▶ Consigne
Reprenez l'article sur le premier débat entre Clinton et Trump à la suite de sa dernière phrase et poursuivez-en la rédaction.

Premier épisode de notre chronique des élections américaines : si Hillary Clinton a été donnée largement gagnante du débat avec Donald Trump, il est probable que les électeurs de ce dernier n’en auront cure…
Disons-le d’emblée, le titre de mon article est aussi ridicule que d’écrire l’inverse. Contrairement à ce que semblent affirmer à l’unisson la quasi entièreté des médias et la majeure partie de la blogotwittosphère lisible, je ne crois pas que l’on puisse « remporter » un débat télévisé comme on pourrait remporter un duel d’escrime ou une partie de backgammon : ce n’est pas parce que, sur les dix moments-clefs de la soirée (comprendre « les dix répliques les plus agressives »), tous ont été ponctués par un bon mot de Clinton et que l’on a cru intelligent de faire arbitrer les touches, les mouches et les piques de l’un comme de l’autre par un fact-checking continu, que l’issue peut être résumée de manière aussi nette et tranchée. Au contraire même.
Favorite vs bouffon agressif
Alors certes, pour ce premier débat présidentiel, c’était Clinton qui était la favorite évidente : plus habituée à ce type d’exercice, elle essaie, depuis le début de la campagne, de capitaliser sur son expérience et sa capacité à se projeter raisonnablement dans la gouvernance. Et face au bouffon-agressif-milliardaire-star-de-la-téléréalité-qui-a-soixante-dix-ans-et-qui-pète-tout-le-temps-des-plombs, le contraste n’est pas très compliqué à surligner. D’autant qu’il faut se rappeler que le brave Trump n’a aucune expérience du tout dans les débats en face-à-face.
Certes aussi, lorsque j’ai regardé le débat, l’indéniable supériorité de Clinton est allée croissant au fur et à mesure des quatre-vingt-dix minutes du débat, prouvant par là-même et par le menu qu’elle est déjà imprégnée par l’esprit présidentiel et les responsabilités qui vont lui incomber. De l’autre côté du plateau, l’image d’un Trump perdu dans un délire d’illogismes et d’agressions mal-senties n’en était que plus éclatante.

▶ Extrait des données
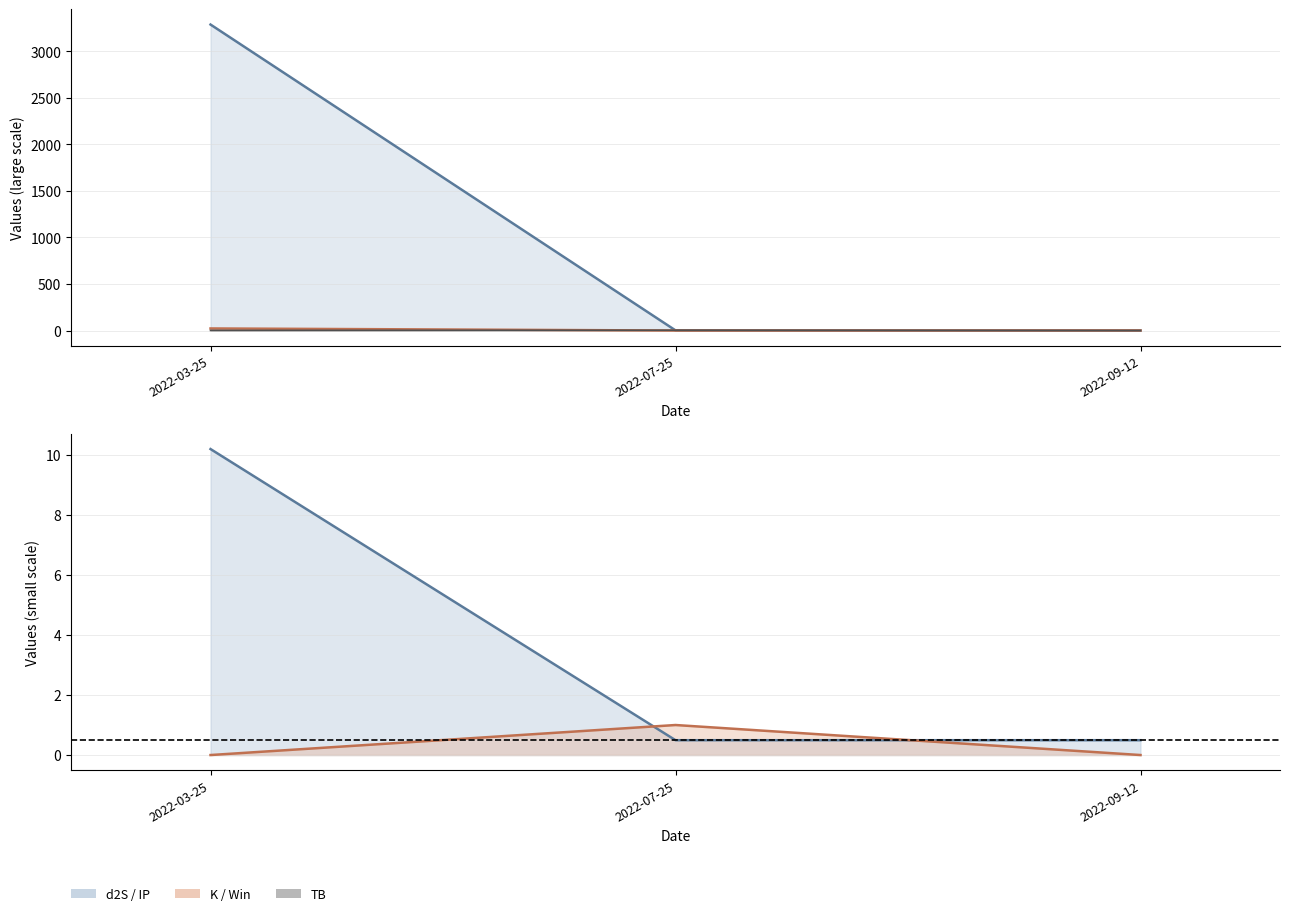

Which label corresponds to the largest value in the chart?

2022-03-25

▶ Corrigé
La conclusion, on la connaît tous puisqu’elle a fait le tour des médias mondiaux : Clinton a gagné, Trump a perdu. Tous les éditorialistes y sont allés de leur analyse plus ou moins pertinente, plus ou moins argumentée, sur la rigueur de l’une et l’absence de consistance de l’autre. Depuis maintenant plus d’un an, les experts, les analystes et les politologues moquent sans arrêt la rhétorique décousue de Trump en prédisant toujours sa chute proche, mais, force est de constater que le citoyen lambda qui rejette de plus en plus, dans nos pays développés, les politiques traditionnelles – et leurs incarnations –, ne pense pas forcément la même chose – ni de la même façon.
Les mots les plus simples du monde
Tout d’abord, il est très probable que, sur les 84 millions de téléspectateurs qui ont regardé le débat, la plupart n’ait pas été beaucoup plus loin que les vingt ou trente premières minutes. Or il s’agit précisément des moments où Trump l’outsider a été le plus juste dans ses attaques vis-à-vis de Clinton, chantre de l’establishment. Sur les questions économiques, son protectionnisme hyper-nationaliste et profondément anti-chinois trouve souvent son fondement dans un argumentaire très maladroit, qui confine au racisme et à la xénophobie ; il est pourtant l’un des points qui trouve le plus fort écho et la plus forte adhésion au sein de la population américaine.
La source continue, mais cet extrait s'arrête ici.